トニー・スタークの執事として活躍する人工知能のジャーヴィス。トニーが在宅時には工業用ロボットアームのような姿で登場することが多く、スターク邸における身の回りのあらゆる世話からパワードスーツの試作や動作テストまで幅広くトニーをサポートします。

新たなパワードスーツの最終的なデザインを固めたトニーは、いよいよその組み立て作業をジャーヴィスに指示します。それを受けたジャーヴィスのセリフがこちら。

J.A.R.V.I.S. | ジャーヴィス
Commencing automated assembly.
Estimated completion time is 5 hours.
自動組み立てを開始しています
推定完了時間は5時間です。
単語と表現
  • commencing:commence(開始する)の現在進行形
  • automated:自動化された
  • assembly:組み立て
  • estimated:推定の
  • completion:完了
start と commence の違い?

「始める」という意味の単語としては start がよく知られると思います。なぜこの場面では start ではなく commence が使われているのでしょうか?

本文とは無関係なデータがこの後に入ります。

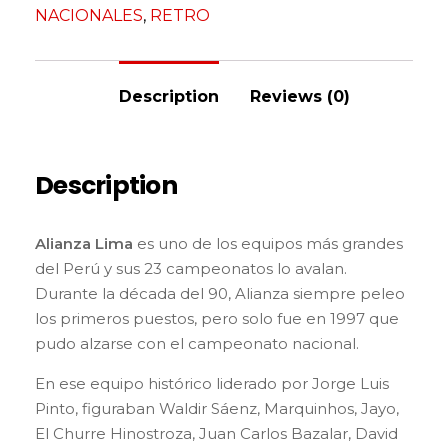
NACIONALES
,
RETRO
Description
Reviews (0)
Description
Alianza Lima
es uno de los equipos más grandes
del Perú y sus 23 campeonatos lo avalan.
Durante la década del 90, Alianza siempre peleo
los primeros puestos, pero solo fue en 1997 que
pudo alzarse con el campeonato nacional.
En ese equipo histórico liderado por Jorge Luis
Pinto, figuraban Waldir Sáenz, Marquinhos, Jayo,
El Churre Hinostroza, Juan Carlos Bazalar, David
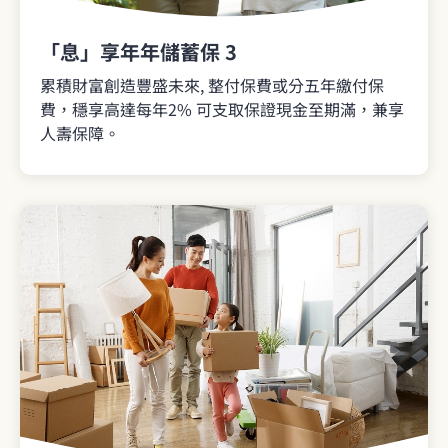
「息」享年年儲蓄保 3
累積財富創造豐盛未來, 整付保費或分五年繳付保
費，穩享高達每年2% 可支取保證現金至期滿，兼享
人壽保障。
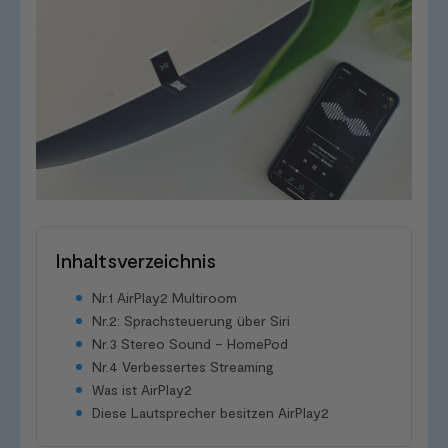
Inhaltsverzeichnis
Nr.1 AirPlay2 Multiroom
Nr.2: Sprachsteuerung über Siri
Nr.3 Stereo Sound – HomePod
Nr.4 Verbessertes Streaming
Was ist AirPlay2
Diese Lautsprecher besitzen AirPlay2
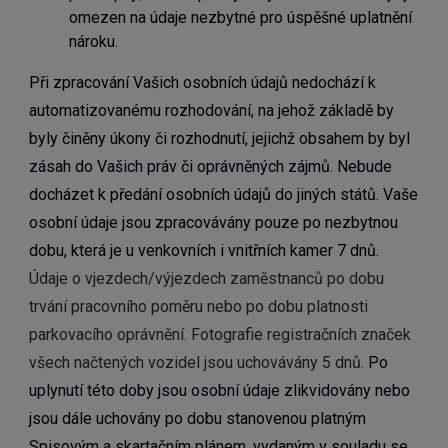
omezen na údaje nezbytné pro úspěšné uplatnění
nároku.
Při zpracování Vašich osobních údajů nedochází k
automatizovanému rozhodování, na jehož základě by
byly činěny úkony či rozhodnutí, jejichž obsahem by byl
zásah do Vašich práv či oprávněných zájmů. Nebude
docházet k předání osobních údajů do jiných států.
Vaše
osobní údaje jsou zpracovávány pouze po nezbytnou
dobu, která je u venkovních i vnitřních kamer 7 dnů.
Údaje o vjezdech/výjezdech zaměstnanců po dobu
trvání pracovního poměru nebo po dobu platnosti
parkovacího oprávnění. Fotografie registračních značek
všech načtených vozidel jsou uchovávány 5 dnů.
Po
uplynutí této doby jsou osobní údaje zlikvidovány nebo
jsou dále uchovány po dobu stanovenou platným
Spisovým a skartačním plánem, vydaným v souladu se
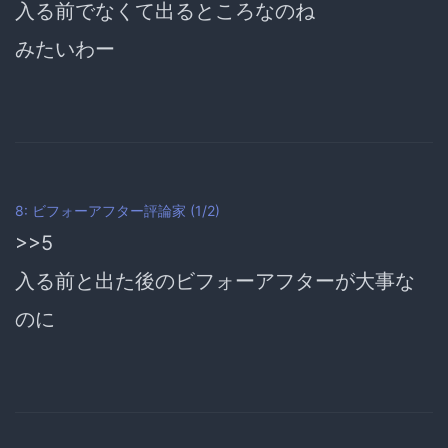
入る前でなくて出るところなのね
みたいわー
8: ビフォーアフター評論家 (1/2)
>>5
入る前と出た後の
ビフォーアフターが大事
な
のに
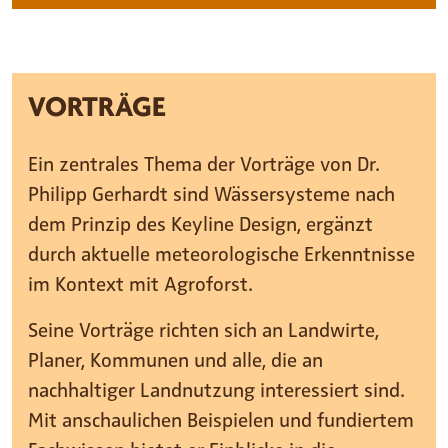
VORTRÄGE
Ein zentrales Thema der Vorträge von Dr.
Philipp Gerhardt sind Wässersysteme nach
dem Prinzip des Keyline Design, ergänzt
durch aktuelle meteorologische Erkenntnisse
im Kontext mit Agroforst.
Seine Vorträge richten sich an Landwirte,
Planer, Kommunen und alle, die an
nachhaltiger Landnutzung interessiert sind.
Mit anschaulichen Beispielen und fundiertem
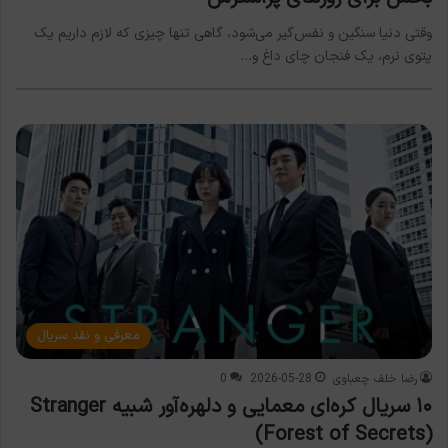
وقتی دنیا سنگین و نفس‌گیر می‌شود، گاهی تنها چیزی که لازم داریم یک
پتوی نرم، یک فنجان چای داغ و…
معرفی و نقد سریال
رضا خلف چعباوی
2026-05-28
0
۱۰ سریال کره‌ای معمایی و دلهره‌آور شبیه Stranger
(Forest of Secrets)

その理由は一種の「堅苦しさ」を表現することにあると考えられます。

commence という単語、実は元々フランス語なのです。

英語にとってのいわば外来語であり、フォーマルな場面ではこうした外来語が使われるケースが多く見られます。

ジャーヴィスは人工知能であり執事でもありますから、「機械ならではの堅苦しさ」と「役職上の堅苦しさ」を併せ持った存在です。そうするとやはり、フォーマルな言葉選びとして commence のほうが似合うと考えられるわけです。

日常の会話で commence を使う機会はほとんど無いでしょうが、映画を観るうえでは、こうした微妙な違いを押さえておけると楽しみが深まるかと思います。

以上、start と commence の違いでした。